HERITAGEHistory

The Foochows of Sitiawan

By Ian Anderson

In the National Census of 1901, the British Colonial Government recorded a dramatic increase in the population compared to the previous census just 10 years earlier. In Perak, the state with the largest population, the number of Chinese had leaped by more than 60% to 150,239 and was increasing daily. Perak was running out of rice!

In early 1903, in an effort to feed the ever-increasing numbers of Chinese coolies, the government contracted the Methodist Episcopal Mission in Singapore to set up an agricultural colony, of 10,000 Foochows, in Sitiawan.

In May 1903, Reverend Ling Ching Mi was directed to join Dr H.L.E. Luering in Perak. They were to prepare themselves for a trip to Fujian, China, to recruit Foochow Christian settlers willing to migrate to Sitiawan. He was the best man available, having worked in the Foochow church in Singapore and having first-hand experience in the pioneering works in Sibu. Probably the most important asset of all, he was a Foochow himself.
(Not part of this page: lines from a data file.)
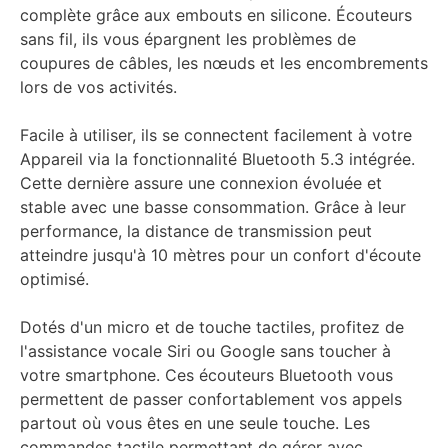
complète grâce aux embouts en silicone. Écouteurs
sans fil, ils vous épargnent les problèmes de
coupures de câbles, les nœuds et les encombrements
lors de vos activités.
Facile à utiliser, ils se connectent facilement à votre
Appareil via la fonctionnalité Bluetooth 5.3 intégrée.
Cette dernière assure une connexion évoluée et
stable avec une basse consommation. Grâce à leur
performance, la distance de transmission peut
atteindre jusqu'à 10 mètres pour un confort d'écoute
optimisé.
Dotés d'un micro et de touche tactiles, profitez de
l'assistance vocale Siri ou Google sans toucher à
votre smartphone. Ces écouteurs Bluetooth vous
permettent de passer confortablement vos appels
partout où vous êtes en une seule touche. Les
commandes tactile permettant de gérer avec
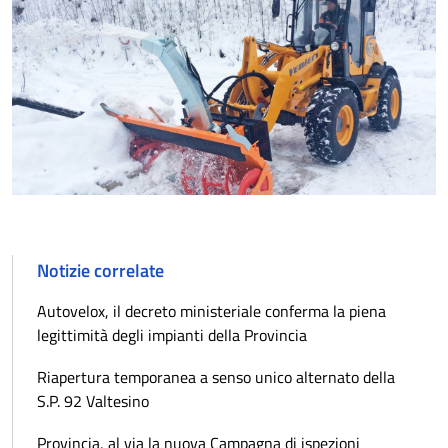
Notizie correlate
Autovelox, il decreto ministeriale conferma la piena
legittimità degli impianti della Provincia
Riapertura temporanea a senso unico alternato della
S.P. 92 Valtesino
Provincia, al via la nuova Campagna di ispezioni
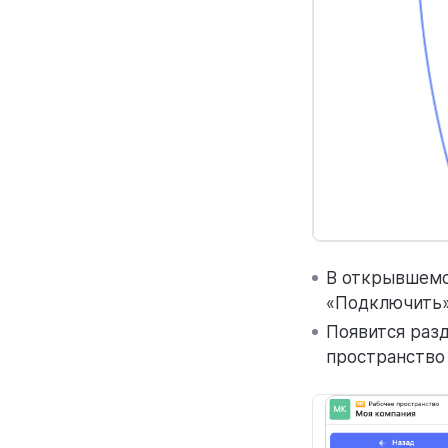
В открывшемс
«Подключить»
Появится раз
пространство 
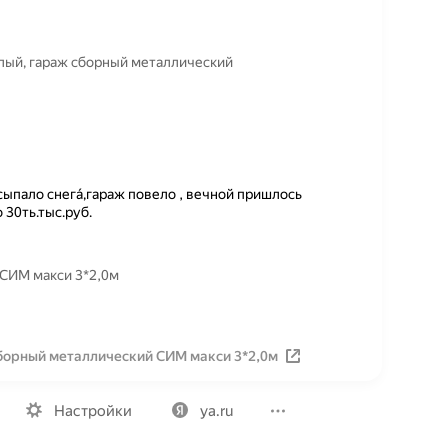
лый, гараж сборный металлический
ыпало снега́,гараж повело , вечной пришлось
 30ть.тыс.руб.
 СИМ макси 3*2,0м
сборный металлический СИМ макси 3*2,0м
Вакансии
Лицензия на использование
Политика конфид
Настройки
ya.ru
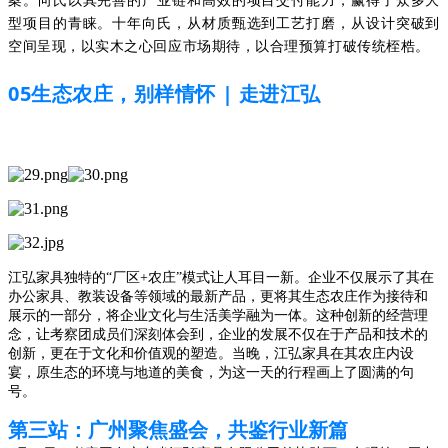
型项目的青睐。十年向氏，从材质甄选到工艺打磨，从设计突破到
空间呈现，以实木之心回应市场期待，以合理预算打破传统桎梏。
05
|
生态农庄，别样情怀
走进江弘
江弘家具独特的“厂区+农庄”模式让人耳目一新。企业不仅展示了其在
办公家具、教装设备等领域的最新产品，更将其生态农庄作为接待和
展示的一部分，将企业文化与生活美学融为一体。这种创新的经营理
念，让考察团成员们深刻体会到，企业的发展不仅在于产品和技术的
创新，更在于文化和价值观的塑造。当晚，江弘家具在其农庄内设
宴，原生态的环境与地道的美食，为这一天的行程画上了圆满的句
号。
第三站：广州聚焦盛会，共鉴行业新篇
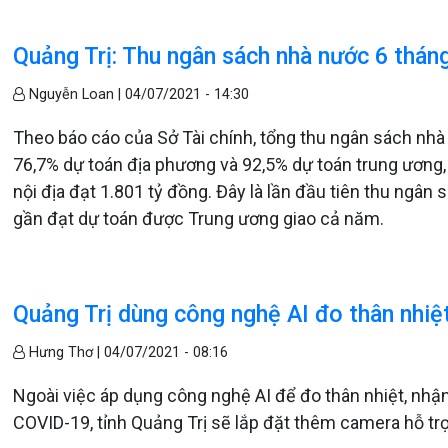
Quảng Trị: Thu ngân sách nhà nước 6 thán
Nguyễn Loan |
04/07/2021 - 14:30
Theo báo cáo của Sở Tài chính, tổng thu ngân sách nhà 
76,7% dự toán địa phương và 92,5% dự toán trung ương
nội địa đạt 1.801 tỷ đồng. Đây là lần đầu tiên thu ngâ
gần đạt dự toán được Trung ương giao cả năm.
Quảng Trị dùng công nghệ AI đo thân nhiệt
Hưng Thơ |
04/07/2021 - 08:16
Ngoài việc áp dụng công nghệ AI để đo thân nhiệt, nhận
COVID-19, tỉnh Quảng Trị sẽ lắp đặt thêm camera hỗ trợ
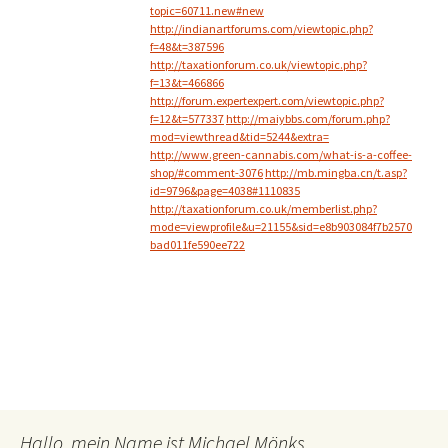
topic=60711.new#new
http://indianartforums.com/viewtopic.php?
f=48&t=387596
http://taxationforum.co.uk/viewtopic.php?
f=13&t=466866
http://forum.expertexpert.com/viewtopic.php?
f=12&t=577337
http://maiybbs.com/forum.php?
mod=viewthread&tid=5244&extra=
http://www.green-cannabis.com/what-is-a-coffee-
shop/#comment-3076
http://mb.mingba.cn/t.asp?
id=9796&page=4038#1110835
http://taxationforum.co.uk/memberlist.php?
mode=viewprofile&u=21155&sid=e8b903084f7b2570
bad011fe590ee722
Hallo, mein Name ist Michael Mönks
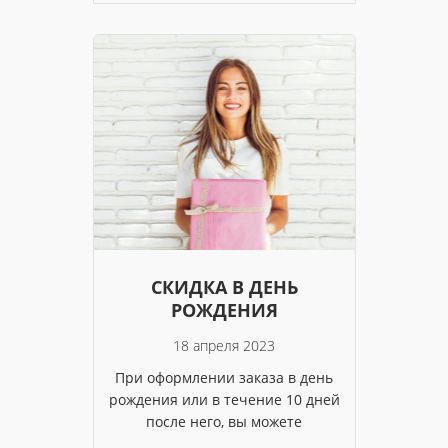
СКИДКА В ДЕНЬ
РОЖДЕНИЯ
18 апреля 2023
При оформлении заказа в день
рождения или в течение 10 дней
после него, вы можете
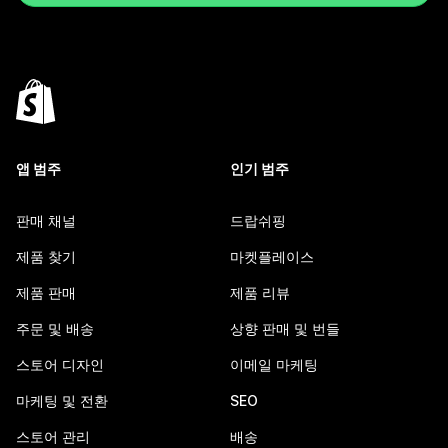
앱 범주
인기 범주
판매 채널
드랍쉬핑
제품 찾기
마켓플레이스
제품 판매
제품 리뷰
주문 및 배송
상향 판매 및 번들
스토어 디자인
이메일 마케팅
마케팅 및 전환
SEO
스토어 관리
배송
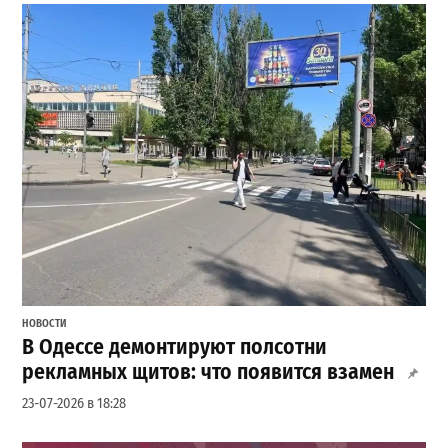
НОВОСТИ
В Одессе демонтируют полсотни
рекламных щитов: что появится взамен
23-07-2026 в 18:28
Just three months later, bribed with the promise of six acres of land in Malaya, on September 9, 1903 (known locally as “double nine day”, an auspicious day for local Foochows), 303 Christian immigrants landed at a jetty on the Sitiawan River with 60 more arriving one week later. They were to grow rice in the fields around the river. The scheme was a failure as no more volunteers followed the first 363.

True to form, the new immigrants’ plots of land were not ready and there was only a handful of longhouses to house the 363 men, women and children. Nonetheless, the settlers started work, cutting their plots out of the jungle and building their new homes. Six months later, thanks to the missionaries and their colleagues, there was a church, a school, a courthouse and an orphanage, all conducted in the Foochow dialect. The plots were three to four miles from the landing jetty. Kampung Sitiawan had arrived.


The Original, abandoned, Courthouse, in 2003

However, the British never did their homework well enough, for with only three acres of non-fertile land (rather than the promised six acres), the rice harvest was far from abundant and the plan suffered its second failure. The settlers were devoid of their promised livelihood. Consequently, 57 ran away to the tin mines in Kinta Valley (less than 50 miles away) while the remainder struggled on. Fortunately, for the suffering immigrants, this was the beginning of the growth of rubber plantations in Malaya and the remaining families transferred their attention to this new crop with great success.

Today, more than 100 years later, the descendants of those original settlers have made the town of Sitiawan, Foochow territory with a church, a museum and delightful restaurants.

Behind the church is an unusual cemetery serving both Christians and non-Christians. Here the Reverend Ling Ching Mi is buried.